Kepler, Johannes (1571-1630), German astronomer and natural philosopher, noted for formulating and verifying the three laws of planetary motion. These laws are now known as Kepler's laws.

Kepler was born on December 27, 1571, in Weil der Stadt in Württemberg and studied theology and classics at the University of Tübingen. There he was influenced by a mathematics professor, Michael Maestlin, an adherent of the heliocentric theory of planetary motion first developed by the Polish astronomer Nicolaus Copernicus. Kepler accepted Copernican theory (see Copernican System) immediately, believing that the simplicity of Copernican planetary ordering must have been God's plan. In 1594, when Kepler left Tübingen for Graz, Austria, he worked out a complex geometric hypothesis to account for distances between the planetary orbits—orbits that he mistakenly assumed were circular. (Kepler later deduced that planetary orbits are elliptic; nevertheless, these preliminary calculations agreed with observations to within 5 percent.) Kepler then proposed that the sun emits a force that diminishes inversely with distance and pushes the planets around in their orbits. Kepler published his account in a treatise entitled Mysterium Cosmographicum (Cosmographic Mystery) in 1596. This work is significant because it presented the first comprehensive and cogent account of the geometrical advantages of Copernican theory.

Kepler held the chair of astronomy and mathematics at Graz University from 1594 until 1600, when he became assistant to the Danish astronomer Tycho Brahe in the latter's observatory near Prague. On the death of Brahe in 1601, Kepler assumed his position as imperial mathematician and court astronomer to Rudolf II, Holy Roman emperor. One of his major works during this period was Astronomia Nova (New Astronomy, 1609), the great culmination of his painstaking efforts to calculate the orbit of Mars. This treatise contains statements of two of Kepler's so-called laws of planetary motion. The first is that the planets move in elliptic orbits with the sun at one focus; the second, or “area rule,” states that a hypothetical line from the sun to a planet sweeps out equal areas of an ellipse during equal intervals of time; in other words, the closer a planet comes to the sun, the more rapidly it moves.
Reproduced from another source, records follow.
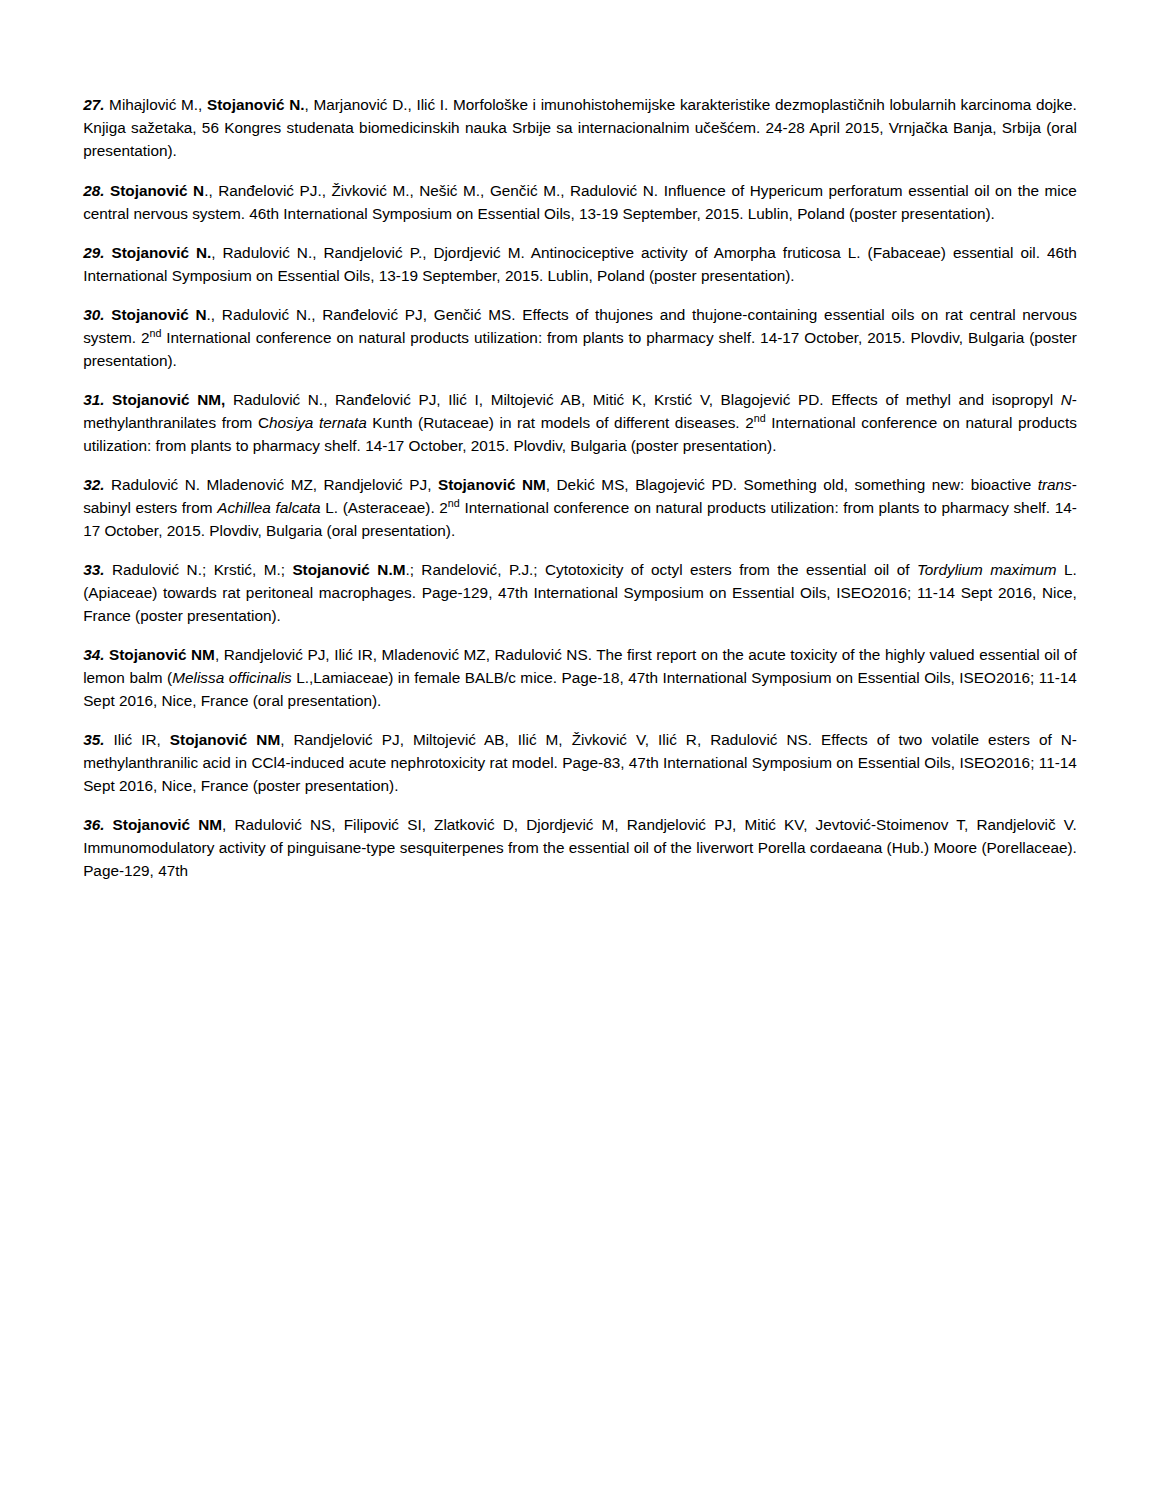27. Mihajlović M., Stojanović N., Marjanović D., Ilić I. Morfološke i imunohistohemijske karakteristike dezmoplastičnih lobularnih karcinoma dojke. Knjiga sažetaka, 56 Kongres studenata biomedicinskih nauka Srbije sa internacionalnim učešćem. 24-28 April 2015, Vrnjačka Banja, Srbija (oral presentation).
28. Stojanović N., Ranđelović PJ., Živković M., Nešić M., Genčić M., Radulović N. Influence of Hypericum perforatum essential oil on the mice central nervous system. 46th International Symposium on Essential Oils, 13-19 September, 2015. Lublin, Poland (poster presentation).
29. Stojanović N., Radulović N., Randjelović P., Djordjević M. Antinociceptive activity of Amorpha fruticosa L. (Fabaceae) essential oil. 46th International Symposium on Essential Oils, 13-19 September, 2015. Lublin, Poland (poster presentation).
30. Stojanović N., Radulović N., Ranđelović PJ, Genčić MS. Effects of thujones and thujone-containing essential oils on rat central nervous system. 2nd International conference on natural products utilization: from plants to pharmacy shelf. 14-17 October, 2015. Plovdiv, Bulgaria (poster presentation).
31. Stojanović NM, Radulović N., Ranđelović PJ, Ilić I, Miltojević AB, Mitić K, Krstić V, Blagojević PD. Effects of methyl and isopropyl N-methylanthranilates from Chosiya ternata Kunth (Rutaceae) in rat models of different diseases. 2nd International conference on natural products utilization: from plants to pharmacy shelf. 14-17 October, 2015. Plovdiv, Bulgaria (poster presentation).
32. Radulović N. Mladenović MZ, Randjelović PJ, Stojanović NM, Dekić MS, Blagojević PD. Something old, something new: bioactive trans-sabinyl esters from Achillea falcata L. (Asteraceae). 2nd International conference on natural products utilization: from plants to pharmacy shelf. 14-17 October, 2015. Plovdiv, Bulgaria (oral presentation).
33. Radulović N.; Krstić, M.; Stojanović N.M.; Randelović, P.J.; Cytotoxicity of octyl esters from the essential oil of Tordylium maximum L. (Apiaceae) towards rat peritoneal macrophages. Page-129, 47th International Symposium on Essential Oils, ISEO2016; 11-14 Sept 2016, Nice, France (poster presentation).
34. Stojanović NM, Randjelović PJ, Ilić IR, Mladenović MZ, Radulović NS. The first report on the acute toxicity of the highly valued essential oil of lemon balm (Melissa officinalis L.,Lamiaceae) in female BALB/c mice. Page-18, 47th International Symposium on Essential Oils, ISEO2016; 11-14 Sept 2016, Nice, France (oral presentation).
35. Ilić IR, Stojanović NM, Randjelović PJ, Miltojević AB, Ilić M, Živković V, Ilić R, Radulović NS. Effects of two volatile esters of N-methylanthranilic acid in CCl4-induced acute nephrotoxicity rat model. Page-83, 47th International Symposium on Essential Oils, ISEO2016; 11-14 Sept 2016, Nice, France (poster presentation).
36. Stojanović NM, Radulović NS, Filipović SI, Zlatković D, Djordjević M, Randjelović PJ, Mitić KV, Jevtović-Stoimenov T, Randjelovič V. Immunomodulatory activity of pinguisane-type sesquiterpenes from the essential oil of the liverwort Porella cordaeana (Hub.) Moore (Porellaceae). Page-129, 47th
In 1612 Kepler became mathematician to the states of Oberösterreich (Upper Austria). While living in Linz, he published his Harmonice Mundi (Harmony of the World, 1619), the final section of which contained another discovery about planetary motion: The ratio of the cube of a planet's distance from the sun and the square of the planet's orbital period is a constant and is the same for all planets. See Orbit.

At about the same time he began publishing a book that took three years to appear, the Epitome Astronomiae Copernicanae (Epitome of Copernican Astronomy, 1618-1621), which brought all of Kepler's discoveries together in a single volume. Equally important, it became the first textbook of astronomy to be based on Copernican principles, and for the next three decades it was a major influence in converting many astronomers to Keplerian Copernicanism.

The last major work to appear in Kepler's lifetime was the Tabulae Rudolfinae (Rudolfine Tables, 1625). Based on Brahe's data, the new tables of planetary motion reduced the mean errors from 5° to within 10′ of the actual position of a planet. The English mathematician Sir Isaac Newton relied heavily on Kepler's theories and observations in formulating his theory of gravitational force.

Kepler died on November 15, 1630, in Regensburg.